Stored entries
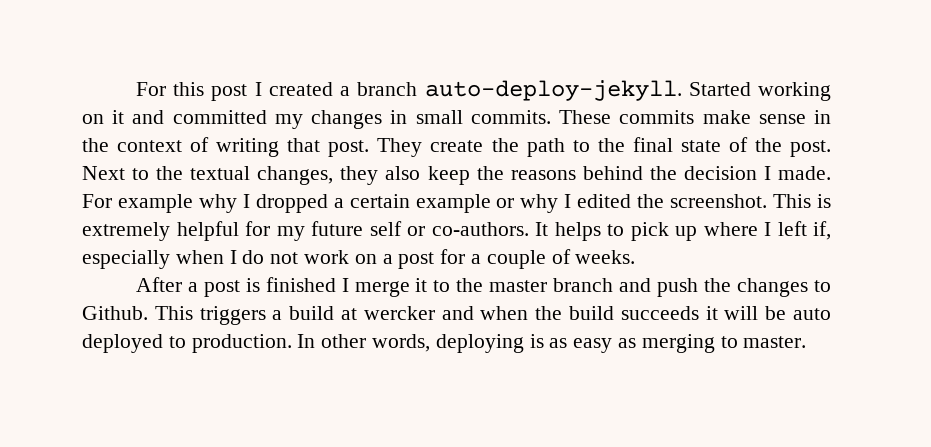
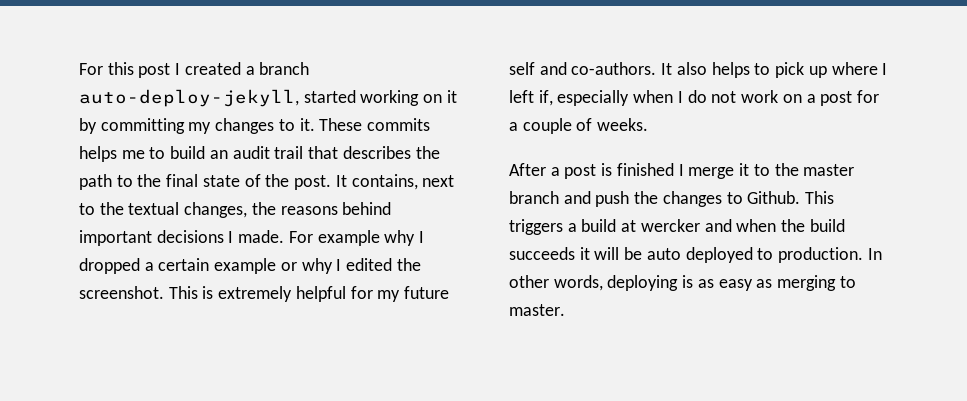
[424,80,751,101] auto-deploy-jekyll. Started -> [79,89,356,107] auto-deploy-jekyll, started
[132,110,832,129] [82,137,484,157] and committed my changes in small commits. These commits make sense in the context of writing that post. They create -> [79,118,431,134] [79,146,411,162] by committing my changes to it. These commits helps me to build an audit trail that describes
[82,166,125,180] Next -> [335,174,455,190] It contains, next
[340,166,470,185] they also keep -> (248, 210) none
[649,166,757,180] the decision -> [79,230,224,246] important decisions
[407,226,425,236] or -> [539,62,567,75] and
(548, 229) none -> [676,62,707,75] also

_Aim of the exercise_
Set down all of the entries exactly. Leave the pictures out.

_Response_
[424,80,751,101] auto-deploy-jekyll. Started -> [79,89,356,107] auto-deploy-jekyll, started
[132,110,832,129] [82,137,484,157] and committed my changes in small commits. These commits make sense in the context of writing that post. They create -> [79,118,431,134] [79,146,411,162] by committing my changes to it. These commits helps me to build an audit trail that describes
[82,166,125,180] Next -> [335,174,455,190] It contains, next
[340,166,470,185] they also keep -> (248, 210) none
[649,166,757,180] the decision -> [79,230,224,246] important decisions
[407,226,425,236] or -> [539,62,567,75] and
(548, 229) none -> [676,62,707,75] also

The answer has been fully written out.